Die Kirchenpflege sieht das Projekt als Chance. «Der Standort in Geroldswil liegt direkt im Zentrum. Zudem können wir von der Gesamtsanierung der politischen Gemeinde profitieren und die gleichen Bauplätze nutzen», sagte Plüer. Einen Plan B mit einem etappierten Projekt wolle man verhindern. «Die Kosten würden über Jahre verteilt und wir hätten jedes Jahr eine neue grosse Baustelle.» Und das Kirchenzentrum zu verkaufen, käme ebenso nicht infrage, so Plüer. «Das Gebäude steht unter Denkmalschutz, das ist für Investoren nicht attraktiv», fügte Brändli an.

Diskussion um Standort der Küche

Anwesende äusserten Bedenken zu den Veränderungen bezüglich der Lage der Küche. «Sie wird am anderen Ende des Gebäudes erstellt.

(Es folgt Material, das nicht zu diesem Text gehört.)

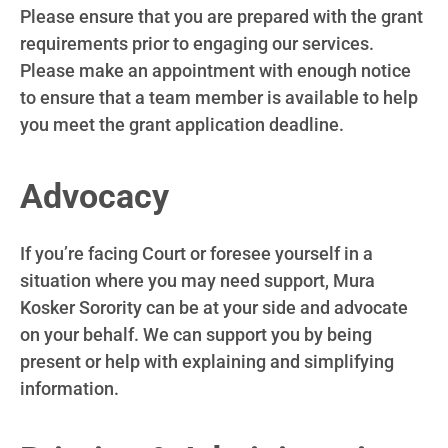
Please ensure that you are prepared with the grant
requirements prior to engaging our services.
Please make an appointment with enough notice
to ensure that a team member is available to help
you meet the grant application deadline.
Advocacy
If you’re facing Court or foresee yourself in a
situation where you may need support, Mura
Kosker Sorority can be at your side and advocate
on your behalf. We can support you by being
present or help with explaining and simplifying
information.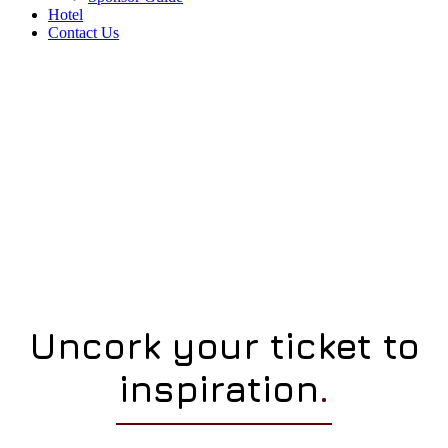
Hotel
Contact Us
Uncork your ticket to
inspiration
.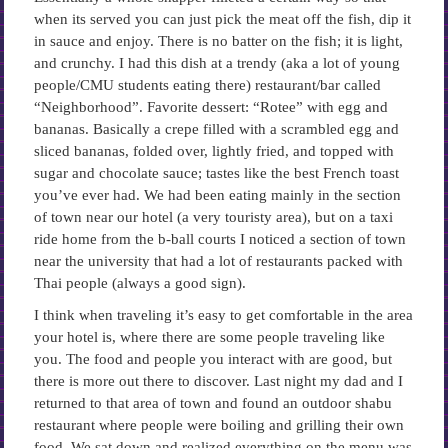
when its served you can just pick the meat off the fish, dip it
in sauce and enjoy. There is no batter on the fish; it is light,
and crunchy. I had this dish at a trendy (aka a lot of young
people/CMU students eating there) restaurant/bar called
“Neighborhood”. Favorite dessert: “Rotee” with egg and
bananas. Basically a crepe filled with a scrambled egg and
sliced bananas, folded over, lightly fried, and topped with
sugar and chocolate sauce; tastes like the best French toast
you’ve ever had. We had been eating mainly in the section
of town near our hotel (a very touristy area), but on a taxi
ride home from the b-ball courts I noticed a section of town
near the university that had a lot of restaurants packed with
Thai people (always a good sign).
I think when traveling it’s easy to get comfortable in the area
your hotel is, where there are some people traveling like
you. The food and people you interact with are good, but
there is more out there to discover. Last night my dad and I
returned to that area of town and found an outdoor shabu
restaurant where people were boiling and grilling their own
food. We sat down and realized everything on the menu was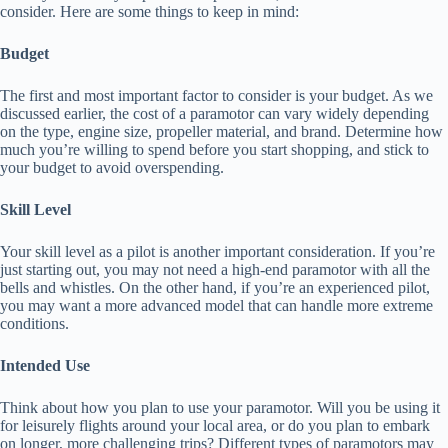
consider. Here are some things to keep in mind:
Budget
The first and most important factor to consider is your budget. As we
discussed earlier, the cost of a paramotor can vary widely depending
on the type, engine size, propeller material, and brand. Determine how
much you’re willing to spend before you start shopping, and stick to
your budget to avoid overspending.
Skill Level
Your skill level as a pilot is another important consideration. If you’re
just starting out, you may not need a high-end paramotor with all the
bells and whistles. On the other hand, if you’re an experienced pilot,
you may want a more advanced model that can handle more extreme
conditions.
Intended Use
Think about how you plan to use your paramotor. Will you be using it
for leisurely flights around your local area, or do you plan to embark
on longer, more challenging trips? Different types of paramotors may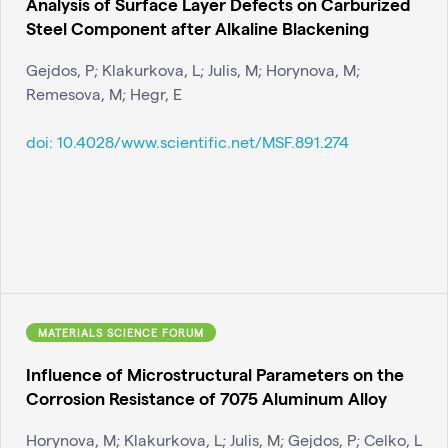
Analysis of Surface Layer Defects on Carburized
Steel Component after Alkaline Blackening
Gejdos, P; Klakurkova, L; Julis, M; Horynova, M;
Remesova, M; Hegr, E
doi:
10.4028/www.scientific.net/MSF.891.274
MATERIALS SCIENCE FORUM
Influence of Microstructural Parameters on the
Corrosion Resistance of 7075 Aluminum Alloy
Horynova, M; Klakurkova, L; Julis, M; Gejdos, P; Celko, L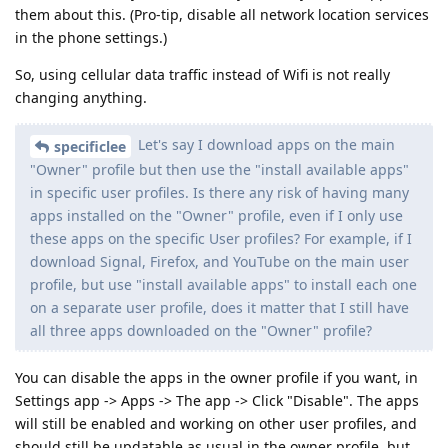
them about this. (Pro-tip, disable all network location services
in the phone settings.)
So, using cellular data traffic instead of Wifi is not really
changing anything.
Let's say I download apps on the main
specificlee
"Owner" profile but then use the "install available apps"
in specific user profiles. Is there any risk of having many
apps installed on the "Owner" profile, even if I only use
these apps on the specific User profiles? For example, if I
download Signal, Firefox, and YouTube on the main user
profile, but use "install available apps" to install each one
on a separate user profile, does it matter that I still have
all three apps downloaded on the "Owner" profile?
You can disable the apps in the owner profile if you want, in
Settings app -> Apps -> The app -> Click "Disable". The apps
will still be enabled and working on other user profiles, and
should still be updatable as usual in the owner profile, but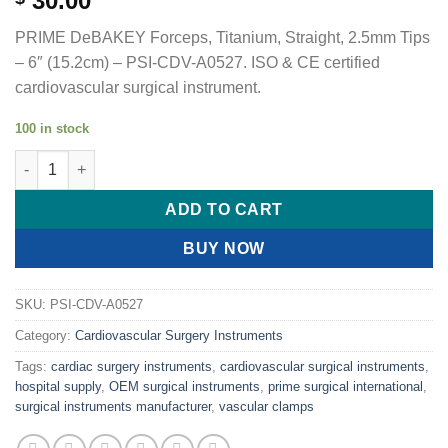
30.00
PRIME DeBAKEY Forceps, Titanium, Straight, 2.5mm Tips
– 6″ (15.2cm) – PSI-CDV-A0527. ISO & CE certified
cardiovascular surgical instrument.
100 in stock
PRIME DeBAKEY Forceps, Titanium, Straight, 2.5mm Tips quant
ADD TO CART
BUY NOW
SKU:
PSI-CDV-A0527
Category:
Cardiovascular Surgery Instruments
Tags:
cardiac surgery instruments
,
cardiovascular surgical instruments
,
hospital supply
,
OEM surgical instruments
,
prime surgical international
,
surgical instruments manufacturer
,
vascular clamps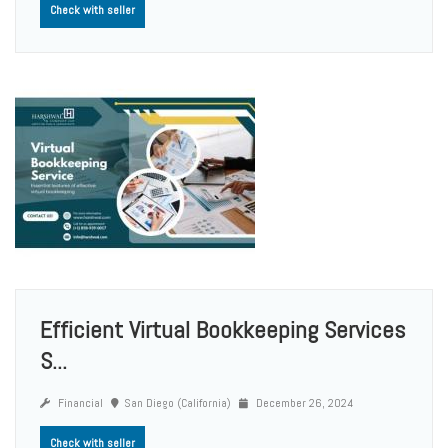
Check with seller
Efficient Virtual Bookkeeping Services
S...
Financial
San Diego (California)
December 26, 2024
Check with seller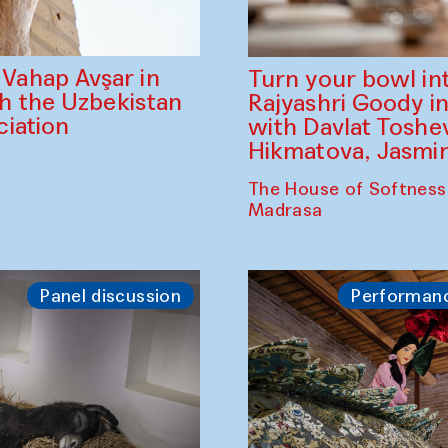
ahap Avşar in
Turn your bowl in
th the Uzbekistan
Rajyashri Goody in
iation
with Davlat Tosh
Hikmatova, Jasm
The House of Softness
Madrasa
Panel discussion
Performan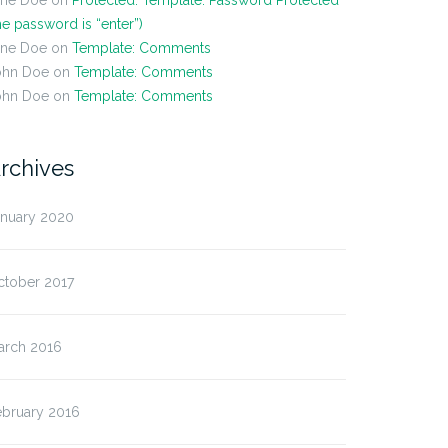
ane Doe
on
Protected: Template: Password Protected
he password is “enter”)
ane Doe
on
Template: Comments
ohn Doe
on
Template: Comments
ohn Doe
on
Template: Comments
rchives
anuary 2020
ctober 2017
t Format: Image (Linked)
Post Format: Video
(WordPress.tv)
arch 2016
ebruary 2016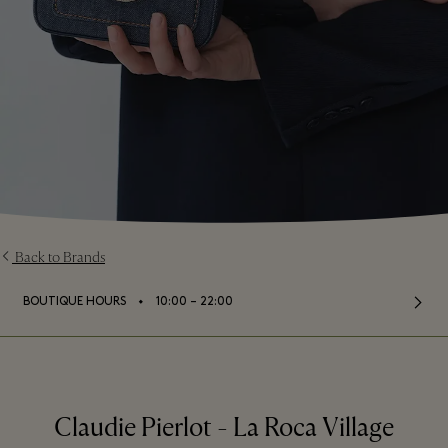
Back to Brands
⬩
BOUTIQUE HOURS
10:00 – 22:00
Claudie Pierlot - La Roca Village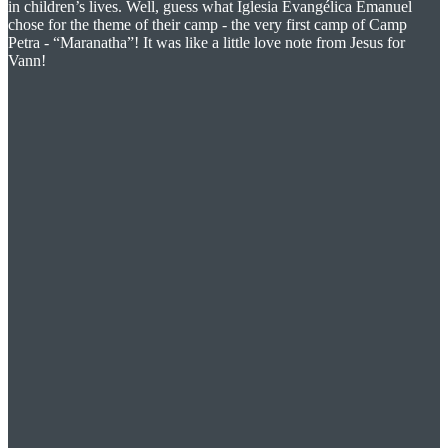
in children’s lives. Well, guess what Iglesia Evangélica Emanuel
chose for the theme of their camp - the very first camp of Camp
Petra - “Maranatha”! It was like a little love note from Jesus for
Vann!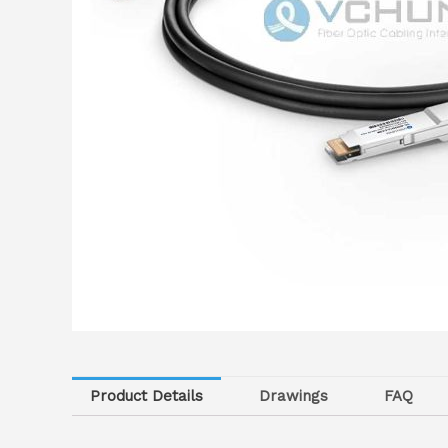
Product Details
Drawings
FAQ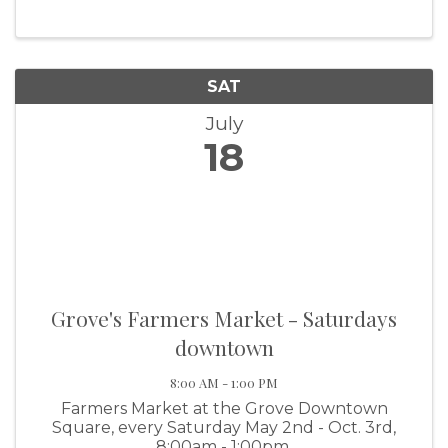
take place July 18 and 19 at Wolf Creek Park.
The excitement kicks off on Friday,
SAT
July
18
Grove's Farmers Market - Saturdays
downtown
8:00 AM - 1:00 PM
Farmers Market at the Grove Downtown
Square, every Saturday May 2nd - Oct. 3rd,
8:00am - 1:00pm.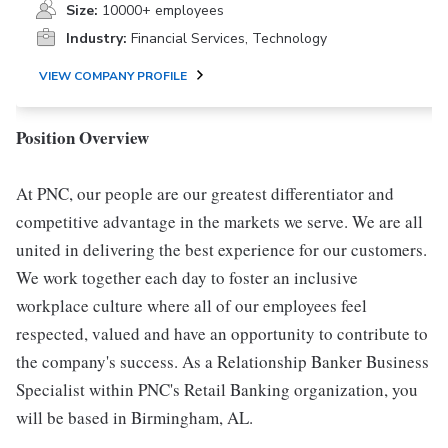
Size:
10000+ employees
Industry:
Financial Services, Technology
VIEW COMPANY PROFILE
Position Overview
At PNC, our people are our greatest differentiator and
competitive advantage in the markets we serve. We are all
united in delivering the best experience for our customers.
We work together each day to foster an inclusive
workplace culture where all of our employees feel
respected, valued and have an opportunity to contribute to
the company's success. As a Relationship Banker Business
Specialist within PNC's Retail Banking organization, you
will be based in Birmingham, AL.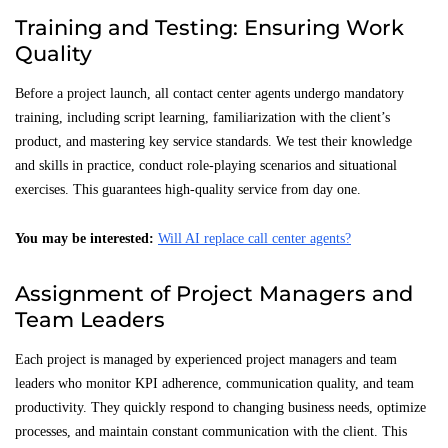
Training and Testing: Ensuring Work
Quality
Before a project launch, all contact center agents undergo mandatory
training, including script learning, familiarization with the client’s
product, and mastering key service standards. We test their knowledge
and skills in practice, conduct role-playing scenarios and situational
exercises. This guarantees high-quality service from day one.
You may be interested:
Will AI replace call center agents?
Assignment of Project Managers and
Team Leaders
Each project is managed by experienced project managers and team
leaders who monitor KPI adherence, communication quality, and team
productivity. They quickly respond to changing business needs, optimize
processes, and maintain constant communication with the client. This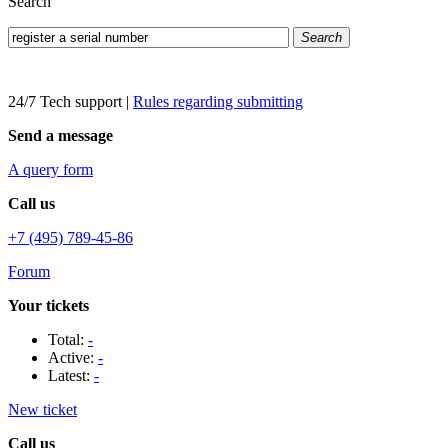
Search
Search
24/7 Tech support
|
Rules regarding submitting
Send a message
A query form
Call us
+7 (495) 789-45-86
Forum
Your tickets
Total:
-
Active:
-
Latest:
-
New ticket
Call us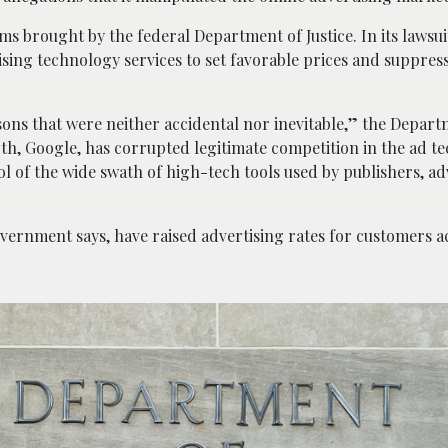
s brought by the federal Department of Justice. In its lawsuit
sing technology services to set favorable prices and suppress
sons that were neither accidental nor inevitable,” the Depart
th, Google, has corrupted legitimate competition in the ad t
l of the wide swath of high-tech tools used by publishers, ad
vernment says, have raised advertising rates for customers a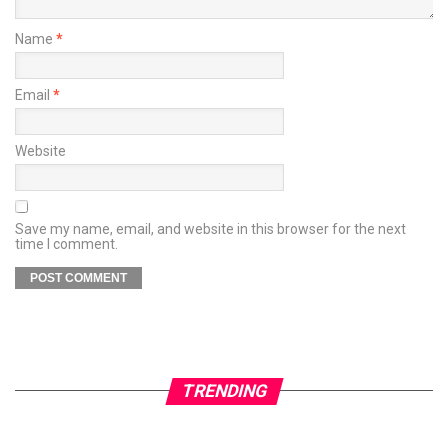
Name
*
Email
*
Website
Save my name, email, and website in this browser for the next
time I comment.
TRENDING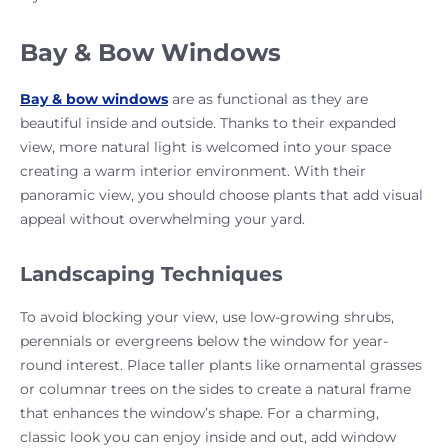
Bay & Bow Windows
Bay & bow windows
are as functional as they are
beautiful inside and outside. Thanks to their expanded
view, more natural light is welcomed into your space
creating a warm interior environment. With their
panoramic view, you should choose plants that add visual
appeal without overwhelming your yard.
Landscaping Techniques
To avoid blocking your view, use low-growing shrubs,
perennials or evergreens below the window for year-
round interest. Place taller plants like ornamental grasses
or columnar trees on the sides to create a natural frame
that enhances the window’s shape. For a charming,
classic look you can enjoy inside and out, add window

Dann muss man von hier aus immer hin und her. Kann man das nicht anders lösen?», wollte ein Stimmbürger wissen. Die Küche würde auch von der Kinderkrippe für den Mittagstisch und von anderen benutzt, daher habe man auch die Möglichkeit, sie grösser zu machen und besser auszustatten, entgegnete Plüer. Es gebe keinen Platz auf der Seite des Gebäudes, wo sich der Kirchenraum befindet.

«Wo werden wir künftig jassen, wenn es den Cheminéeraum nicht mehr gibt?», fragte eine Stimmbürgerin. Plüer verwies auf den Kirchenraum und Pfarrer Bernhard Botschen präzisierte: «Es stellt sich die Frage der Effizienz. Dieser Raum wird nur alle zwei Wochen für einen Gottesdienst gebraucht. Es würde durchaus Sinn machen, ihn als einen Mehrzweckraum zu nutzen.»

Wenn der Baukredit an der Urne im September angenommen wird, kann die reformierte Kirche im Sommer 2022 mit der Sanierung des Kirchenzentrums starten. Die Bauarbeiten sollen voraussichtlich bis Herbst 2023 dauern, damit das Gebäude ab dem 1. Januar 2024 wieder genutzt werden kann. Während der einjährigen Bauzeit ist dies nicht möglich. Angedacht ist, dann für Gottesdienste und Veranstaltungen nach Weiningen auszuweichen.